** Opening INFORMATION PROVIDED block **

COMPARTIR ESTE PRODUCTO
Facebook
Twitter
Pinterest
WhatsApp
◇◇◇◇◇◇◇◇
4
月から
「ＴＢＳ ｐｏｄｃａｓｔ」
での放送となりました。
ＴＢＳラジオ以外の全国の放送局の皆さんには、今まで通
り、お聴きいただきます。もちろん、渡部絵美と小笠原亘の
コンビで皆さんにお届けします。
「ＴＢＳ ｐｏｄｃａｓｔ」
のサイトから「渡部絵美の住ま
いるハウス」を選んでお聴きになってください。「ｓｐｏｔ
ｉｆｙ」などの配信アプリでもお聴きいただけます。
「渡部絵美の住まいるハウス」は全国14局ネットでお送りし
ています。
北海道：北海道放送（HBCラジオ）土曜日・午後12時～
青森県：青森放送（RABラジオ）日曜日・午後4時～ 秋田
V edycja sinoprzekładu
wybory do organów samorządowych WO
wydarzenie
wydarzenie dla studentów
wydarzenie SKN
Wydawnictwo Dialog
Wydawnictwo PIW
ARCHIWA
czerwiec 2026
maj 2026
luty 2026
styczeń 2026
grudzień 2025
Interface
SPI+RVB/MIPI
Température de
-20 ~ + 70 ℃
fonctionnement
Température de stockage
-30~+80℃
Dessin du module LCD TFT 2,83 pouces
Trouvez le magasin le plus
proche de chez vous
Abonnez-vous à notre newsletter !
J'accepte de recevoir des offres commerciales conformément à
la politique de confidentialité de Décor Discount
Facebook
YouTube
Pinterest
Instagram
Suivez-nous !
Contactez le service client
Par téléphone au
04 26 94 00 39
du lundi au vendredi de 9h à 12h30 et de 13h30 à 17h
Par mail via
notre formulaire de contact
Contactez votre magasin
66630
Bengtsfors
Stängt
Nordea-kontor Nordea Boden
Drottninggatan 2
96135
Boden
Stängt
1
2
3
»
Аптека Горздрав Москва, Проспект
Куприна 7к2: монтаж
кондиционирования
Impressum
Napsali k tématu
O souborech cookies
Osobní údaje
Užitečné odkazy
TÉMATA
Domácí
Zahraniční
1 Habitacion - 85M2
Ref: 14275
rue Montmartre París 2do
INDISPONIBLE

** Closing INFORMATION PROVIDED block **
** Opening INFORMATION PROVIDED block **

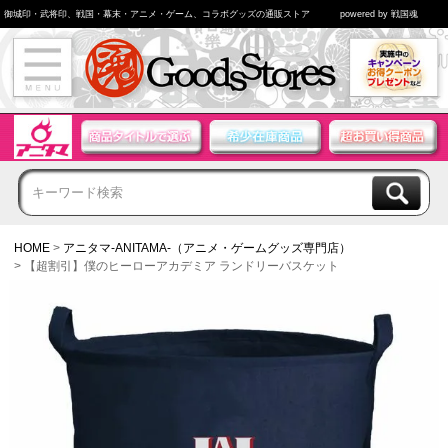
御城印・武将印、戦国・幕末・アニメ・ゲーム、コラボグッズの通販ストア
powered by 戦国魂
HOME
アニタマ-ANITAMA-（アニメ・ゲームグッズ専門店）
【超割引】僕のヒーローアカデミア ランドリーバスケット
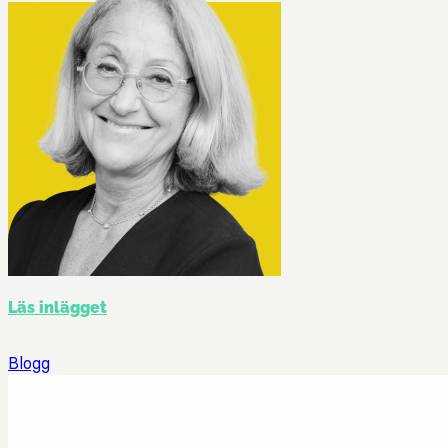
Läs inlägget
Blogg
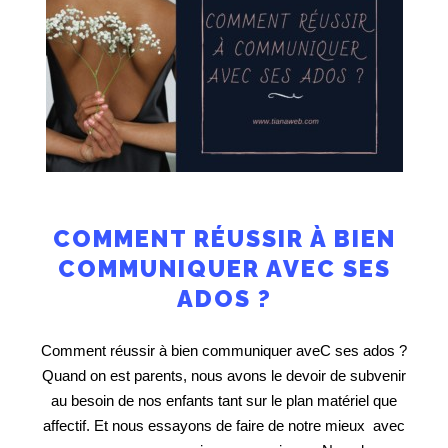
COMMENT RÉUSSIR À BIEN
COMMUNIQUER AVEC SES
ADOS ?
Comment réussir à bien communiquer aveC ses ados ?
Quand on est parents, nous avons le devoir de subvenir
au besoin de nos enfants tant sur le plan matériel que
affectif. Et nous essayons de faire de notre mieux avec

** Closing INFORMATION PROVIDED block **
** Opening INFORMATION PROVIDED block **

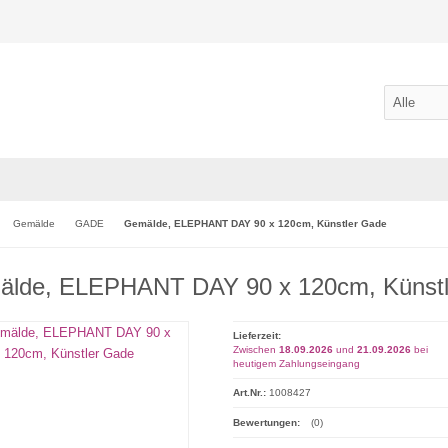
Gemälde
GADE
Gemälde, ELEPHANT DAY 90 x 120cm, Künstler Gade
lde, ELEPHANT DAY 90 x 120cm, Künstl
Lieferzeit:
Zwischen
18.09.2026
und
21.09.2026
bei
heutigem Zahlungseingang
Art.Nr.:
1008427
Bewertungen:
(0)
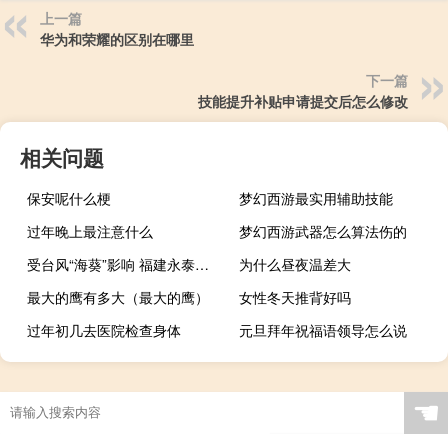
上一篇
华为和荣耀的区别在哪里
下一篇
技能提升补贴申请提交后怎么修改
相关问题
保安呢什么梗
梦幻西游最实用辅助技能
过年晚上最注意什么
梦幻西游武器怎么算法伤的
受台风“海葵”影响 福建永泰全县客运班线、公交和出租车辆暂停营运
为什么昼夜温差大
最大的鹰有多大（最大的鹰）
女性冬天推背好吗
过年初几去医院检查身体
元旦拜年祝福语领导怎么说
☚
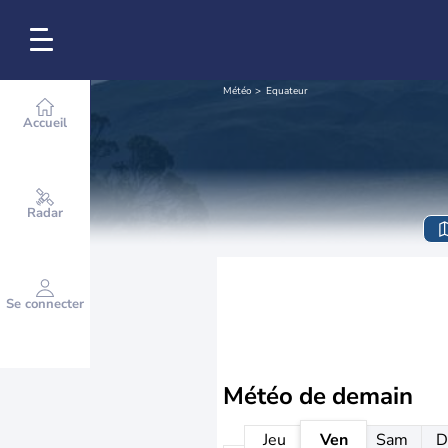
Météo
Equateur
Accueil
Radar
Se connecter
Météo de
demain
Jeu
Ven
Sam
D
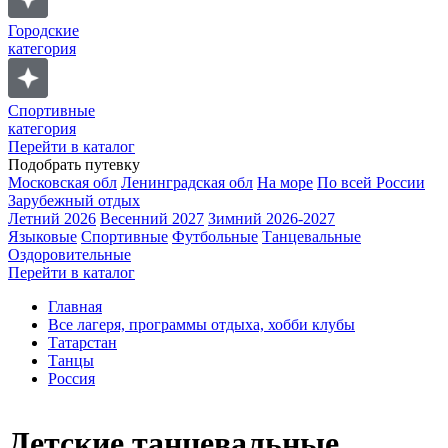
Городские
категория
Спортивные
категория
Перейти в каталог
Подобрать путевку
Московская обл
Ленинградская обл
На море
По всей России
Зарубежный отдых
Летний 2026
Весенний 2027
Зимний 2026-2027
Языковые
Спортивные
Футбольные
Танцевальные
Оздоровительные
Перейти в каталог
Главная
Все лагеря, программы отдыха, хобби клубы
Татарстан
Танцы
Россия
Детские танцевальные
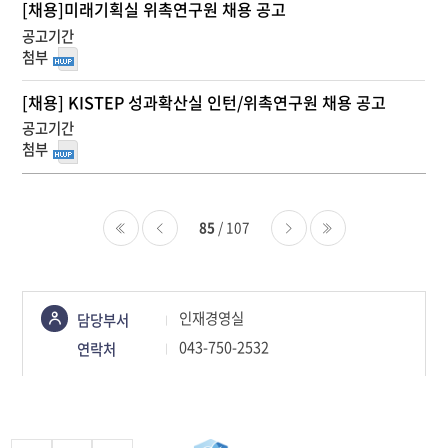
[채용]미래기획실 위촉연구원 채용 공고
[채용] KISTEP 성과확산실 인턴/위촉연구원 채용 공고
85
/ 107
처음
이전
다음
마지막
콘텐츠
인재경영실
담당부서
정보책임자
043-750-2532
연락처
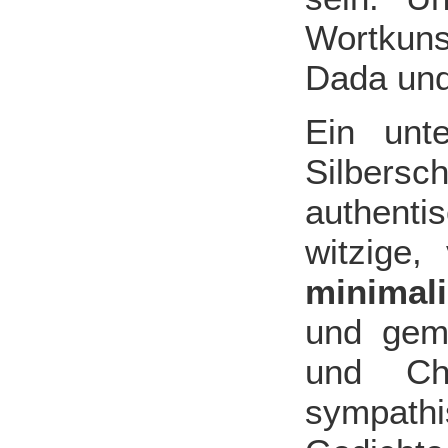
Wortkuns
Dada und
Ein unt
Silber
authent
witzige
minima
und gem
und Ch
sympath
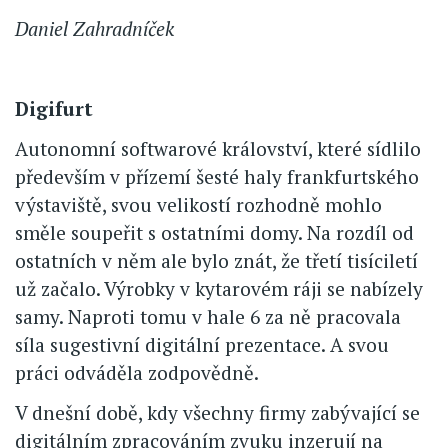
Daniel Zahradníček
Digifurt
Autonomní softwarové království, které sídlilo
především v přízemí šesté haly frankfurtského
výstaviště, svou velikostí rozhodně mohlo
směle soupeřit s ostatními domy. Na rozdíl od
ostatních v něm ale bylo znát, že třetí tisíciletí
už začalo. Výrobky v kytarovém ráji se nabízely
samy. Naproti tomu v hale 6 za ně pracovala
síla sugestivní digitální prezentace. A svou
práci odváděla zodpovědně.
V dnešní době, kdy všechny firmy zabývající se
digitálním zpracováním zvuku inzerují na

** Closing INFORMATION PROVIDED block **

▶ **PROBLEM TO WORK ON**
Copy out the lines of the listing from the one containing "COMPARTIR ESTE PRODUCTO" through the one containing "Nordea-kontor Nordea Boden", including both of those lines.

▶ **ANSWER TO THIS TASK**
COMPARTIR ESTE PRODUCTO
Facebook
Twitter
Pinterest
WhatsApp
◇◇◇◇◇◇◇◇
4
月から
「ＴＢＳ ｐｏｄｃａｓｔ」
での放送となりました。
ＴＢＳラジオ以外の全国の放送局の皆さんには、今まで通
り、お聴きいただきます。もちろん、渡部絵美と小笠原亘の
コンビで皆さんにお届けします。
「ＴＢＳ ｐｏｄｃａｓｔ」
のサイトから「渡部絵美の住ま
いるハウス」を選んでお聴きになってください。「ｓｐｏｔ
ｉｆｙ」などの配信アプリでもお聴きいただけます。
「渡部絵美の住まいるハウス」は全国14局ネットでお送りし
ています。
北海道：北海道放送（HBCラジオ）土曜日・午後12時～
青森県：青森放送（RABラジオ）日曜日・午後4時～ 秋田
V edycja sinoprzekładu
wybory do organów samorządowych WO
wydarzenie
wydarzenie dla studentów
wydarzenie SKN
Wydawnictwo Dialog
Wydawnictwo PIW
ARCHIWA
czerwiec 2026
maj 2026
luty 2026
styczeń 2026
grudzień 2025
Interface
SPI+RVB/MIPI
Température de
-20 ~ + 70 ℃
fonctionnement
Température de stockage
-30~+80℃
Dessin du module LCD TFT 2,83 pouces
Trouvez le magasin le plus
proche de chez vous
Abonnez-vous à notre newsletter !
J'accepte de recevoir des offres commerciales conformément à
la politique de confidentialité de Décor Discount
Facebook
YouTube
Pinterest
Instagram
Suivez-nous !
Contactez le service client
Par téléphone au
04 26 94 00 39
du lundi au vendredi de 9h à 12h30 et de 13h30 à 17h
Par mail via
notre formulaire de contact
Contactez votre magasin
66630
Bengtsfors
Stängt
Nordea-kontor Nordea Boden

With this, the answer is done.